Les arguments avancés pour cet amendement sont connus : facilité, sûreté, volontariat etc. On voit d'ailleurs dans l'interview dont je met le lien que les aspects éthiques sont complètements passés sous silence. Il y a pourtant une masse d'objections qu'on peut faire à ce type de réglementation. Par exemple et de manière non exhaustive : quid des enfants dit "naturels" (par ce que s'il faut aller chercher le facteur en plus…), est ce que le côté "volontariat" est vraiment crédible quand on connaît le goût de l'administration de foutre son nez partout une fois la porte ouverte, je passe aussi sur les cas limites type mères porteuses (une femme qui enfante d'un ovule qui n'est pas le sien).

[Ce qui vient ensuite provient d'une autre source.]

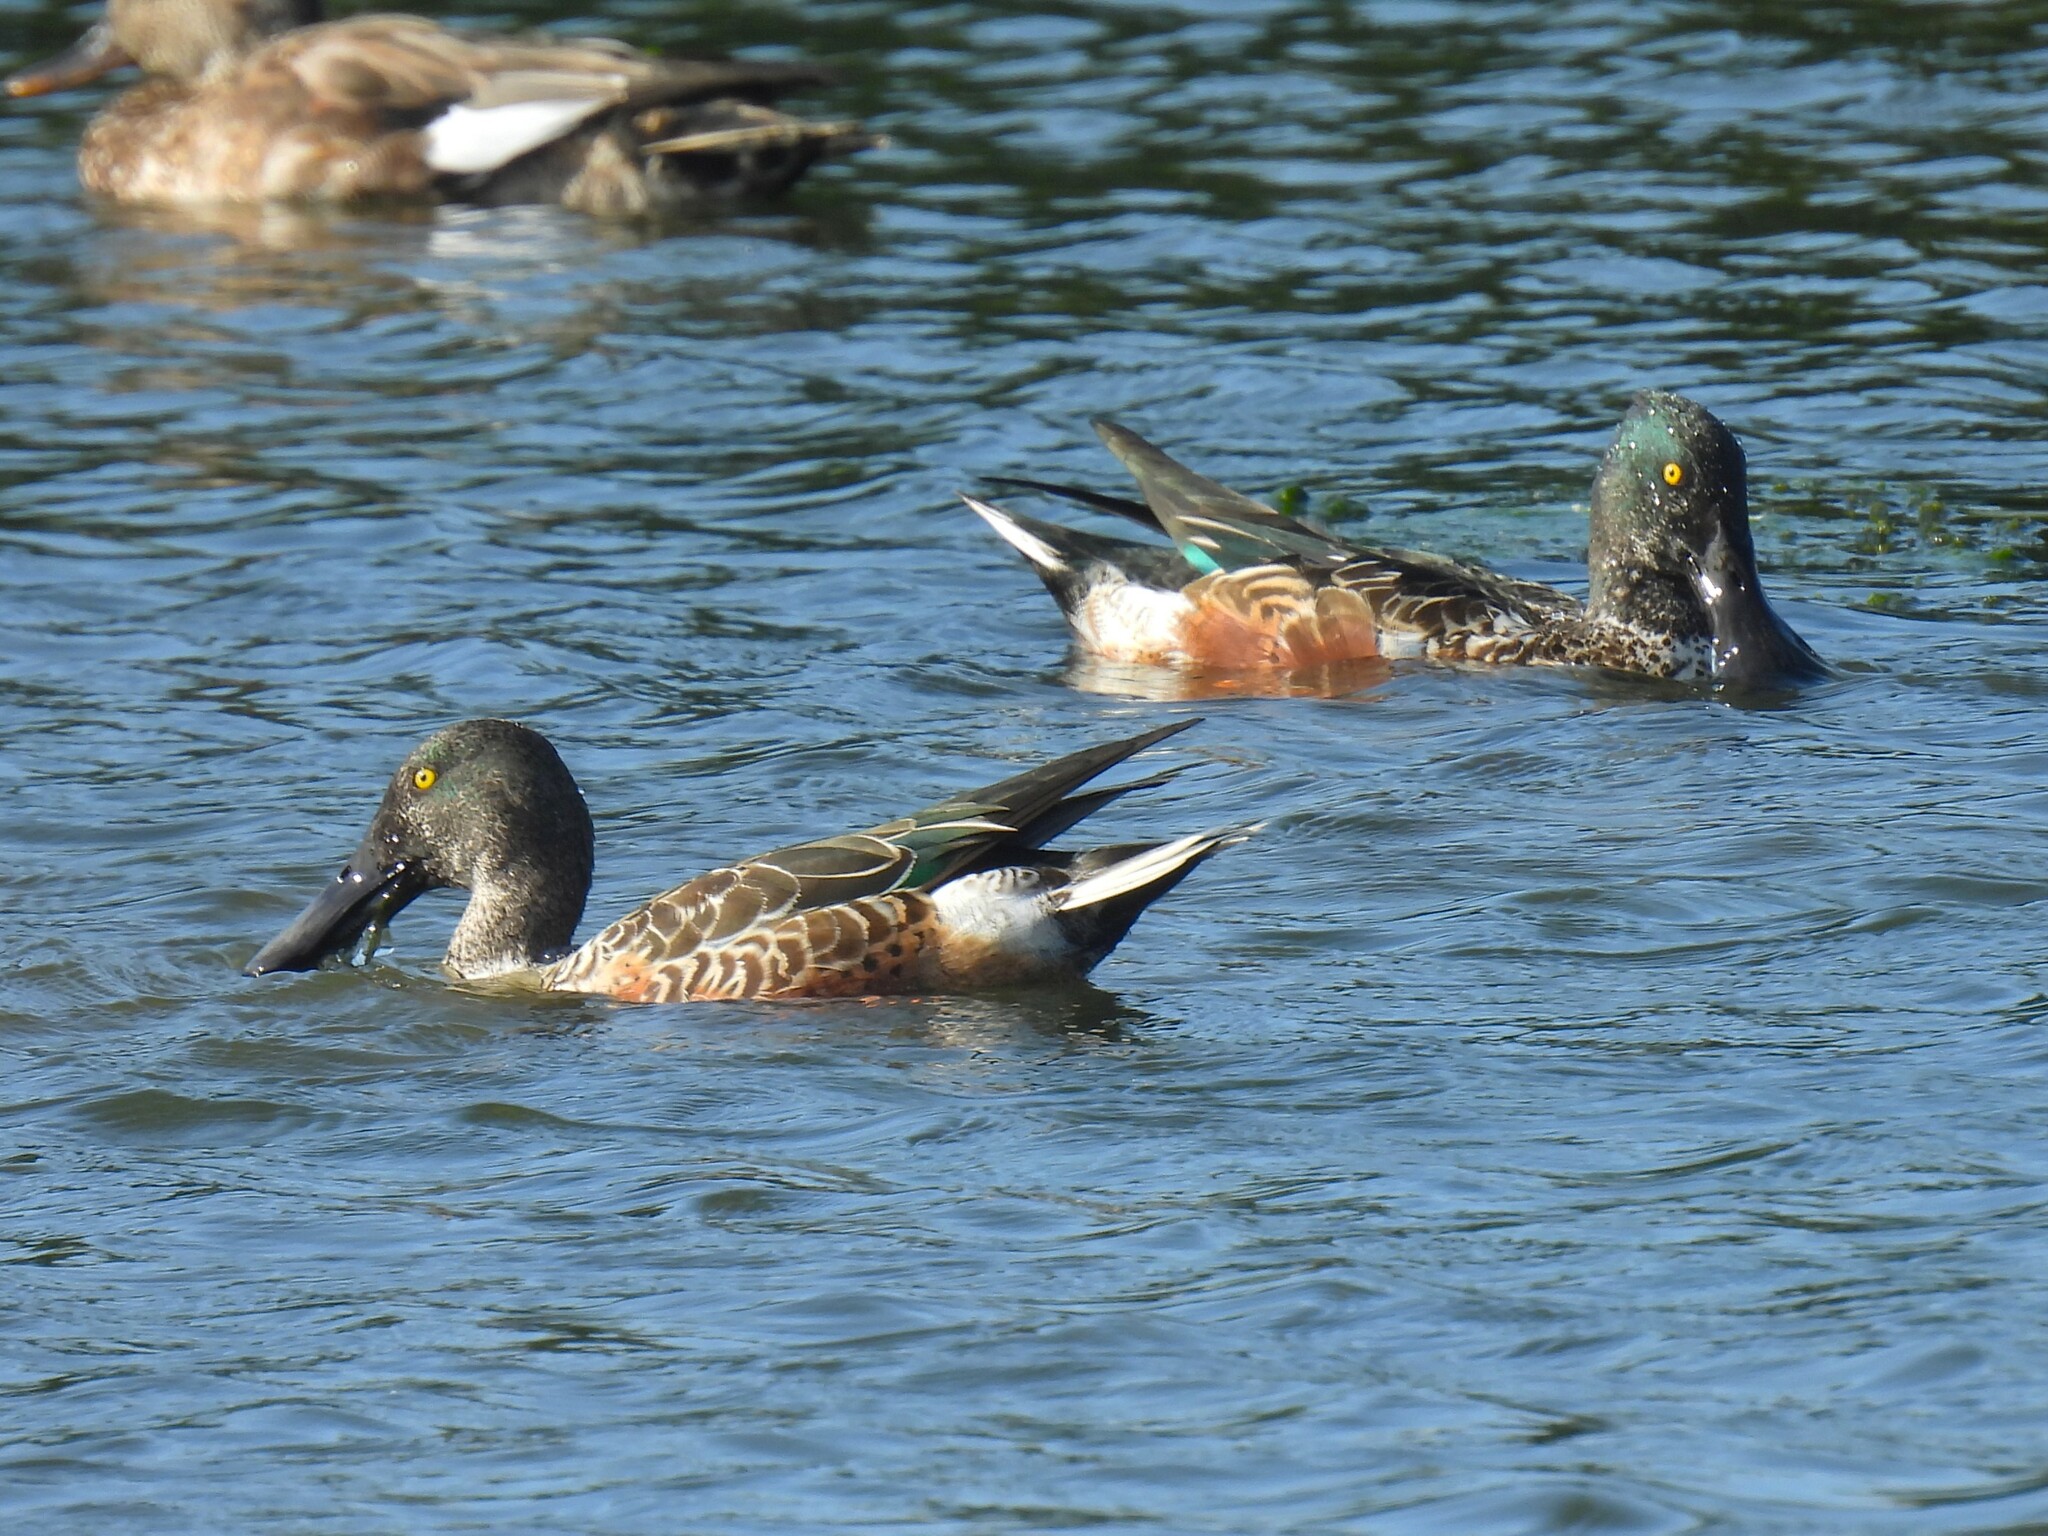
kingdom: Animalia
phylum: Chordata
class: Aves
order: Anseriformes
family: Anatidae
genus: Spatula
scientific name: Spatula clypeata
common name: Northern shoveler
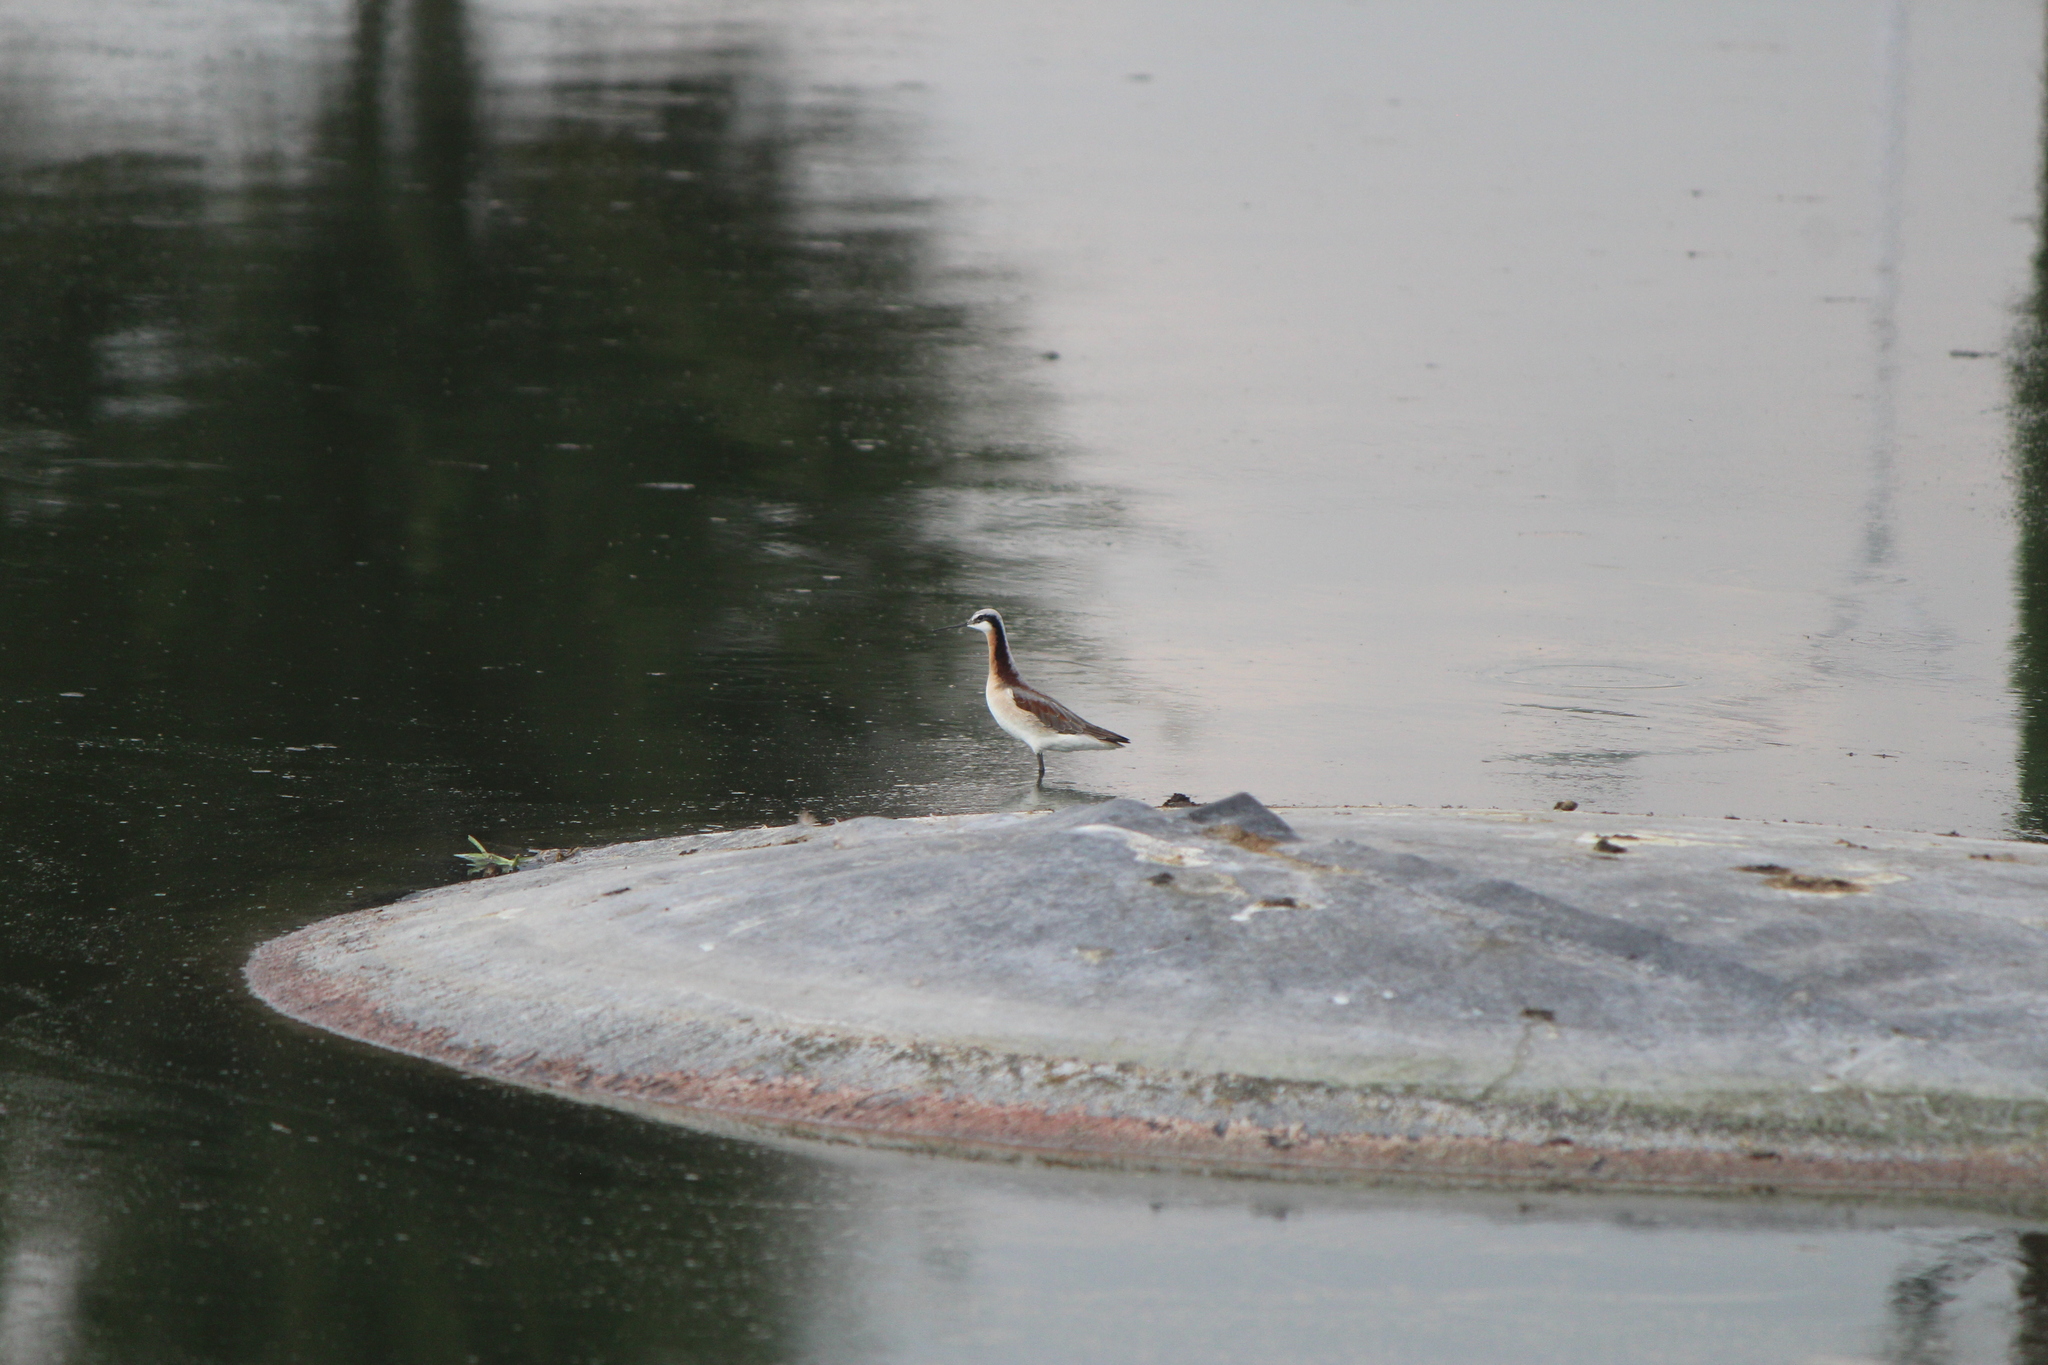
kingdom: Animalia
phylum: Chordata
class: Aves
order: Charadriiformes
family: Scolopacidae
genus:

Je pense que cette réductio ad salivam, la reduction d'un être humain a son capital génétique, est profondément contraire au libéralisme. D'une part il s'agit d'une approche de l'identité de type essentialiste/platonicienne : votre identité existe en dehors de votre existence, en dehors de ce que vous faites (et là pour le cas c'est la préfecture qui dit qui vous êtes : vous êtes le chiffre résumant les mesures biométriques reconnues comme identifiantes). Il me semble que les libéraux devraient opter pour une approche existentialiste : votre identité se définit par vos actions, vos connaissances (vos factures, vos connaissances, les associations auxquelles vous appartenez etc.). Je ne vais pas commencer ici un essai philosophique sur le fait que l'essentialisme débouche sur le collectivisme mais c'est tout à fait soutenable comme position. Fondamentalement, en ce qui concerne l'identité, l'essentialisme est une prison : vous ne pouvez pas sortir du numéro qu'on vous a attribué, partir "recommencer une nouvelle vie". C'est le droit à l'oubli, à l'anonymat, qui est bafoué, droit dont on ne parle pas mais qui me semble fondamentale pour avoir une société qui fonctionne.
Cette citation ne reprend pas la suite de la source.